Map of Eureka waterfront



BACKGROUND: 14 acres on both sides of Samoa Bridge. City foreclosed on $2 million note in 1996. With interest, total public investment is more than $4 million.

CONCEPT: 200-room Garden Inn with conference facility

THE BUZZ: Doubtful that two new hotels can make it on waterfront. Two council members voiced skepticism. Even the developer suggested an RV park instead.

2 Eureka Fisherman's Wharf

BACKGROUND: 1 acre between D and F. Bought in 1991 for $384,000. Huge old "fishermen's building" was once thought a candidate for restoration. Now considered too far gone, it will be demolished.

DEVELOPERS: Eureka Waterfront Partners (Dolores Vellutini and architect John Ash.)

CONCEPT: Two-story Fisherman's Wharf with first-floor retail, boat rentals, restaurants, theater. Second-floor condos for $350,000; private boat slips. 3-story office building next door.

THE BUZZ: Vellutini is a successful entrepreneur (Eureka Baking Co.and Ash has strong historic preservation credentials, but their development experience is limited to two Old Town building renovations. Parking is a problem: there is none.

3 Waterfront Hotel

BACKGROUND: 2 acres between C and D. Bought in 1995 for $503,000. Existing buildings will be moved or demolished.

DEVELOPERS: Thunderbird Inn owners Gary and Margaret Stone and hotel developer C.R. Gibb, who developed Waterfront Plaza Hotel in Oakland; Architect Robert Gianelli designed county library.

CONCEPT: 90 rooms, three floors with courtyard.

THE BUZZ: Makes sense economically because of high demand for waterfront rooms. Contrary to initial rendering, will likely be only 3 stories with courtyard facing south.

4 Humboldt Fisherman's Marketing Assoc. Project

BACKGROUND: 1 acre at foot of C. Bought in 1996 for $361,000. Landing/Lazio's building will be torn down.

DEVELOPERS: Humboldt Fisherman's Marketing Association.

CONCEPT: Icon of the working port. A reproduction of original steamship transit building that later became Lazio's Fish Co. Will combine fishermen's work area, fish-buying and processing with visitor access and fresh seafood sales.

THE BUZZ: HFMA seeking federal development grant, but they note that lots more money will be needed to make it happen.


5 H.H. Buhne Building will likely be moved to First and C, and restored as the new site of the Humboldt Bay Maritime Museum.

6 Condos at foot of F Street. Owner Rita Sicard hopes to develop condominium complex with boat dock.

7 Rynecki Co.
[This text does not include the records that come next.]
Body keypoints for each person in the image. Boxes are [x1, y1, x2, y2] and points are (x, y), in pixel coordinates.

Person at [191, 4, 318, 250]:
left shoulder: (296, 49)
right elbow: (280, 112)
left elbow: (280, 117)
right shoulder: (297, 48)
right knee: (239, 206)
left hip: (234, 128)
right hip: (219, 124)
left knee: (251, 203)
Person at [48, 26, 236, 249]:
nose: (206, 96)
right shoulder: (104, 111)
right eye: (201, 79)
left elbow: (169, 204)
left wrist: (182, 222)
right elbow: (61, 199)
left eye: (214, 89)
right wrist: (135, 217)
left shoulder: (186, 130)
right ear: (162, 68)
Developers of 4-year-old faux Victorian at First and H may build another one across the street if the city extends First Street east to connect with Waterfront Drive.

8 Vance Hotel at 2nd and G. Combative owner Stanson wants to lease the 75-unit hotel to College of the Redwoods for a dorm; or senior housing. He paid off last of his federal tax lien on Dec. 31, but long-standing fire and safety violations haven't gone away.

9 Globe Imports at foot of E. Owners say they'll "definitely expand" if other waterfront projects move ahead.

10 Vonson Building, former site of North Coast Co-op. The Feuerwerker family can imagine lots of possibilities if the waterfront develops as more of an attraction. Building includes old opera house.

11 Blue Ox Millworks at First and X. Owners hope to create a "living museum" of traditional woodworking, blacksmithing and other trades. City sharing feasibility study cost.

12 Woodley Island. A hotel or other project could someday arise next to the fisherman statue.


Boardwalk between C and F streets.

New dock and work area for fishing boats west of C Street (tied in with HFMA project).

Renovation of the small boat basin at foot of Commercial Street

Connection of Waterfront Drive from the Adorni Center to First and H streets in Old Town.

Signs and kiosks on 4th and 5th streets directing travelers to Old Town and the waterfront.

Bike/ped path from Samoa Bridge to Elk River Slough. Citizens love the idea and city owns long stretches of right of way.

Round-the-bay train rides. The smiles of people who paid $15 for the 4th of July Arcata-Eureka highlight the potential. But Northwestern Pacific has a long list of higher priorities, starting with survival.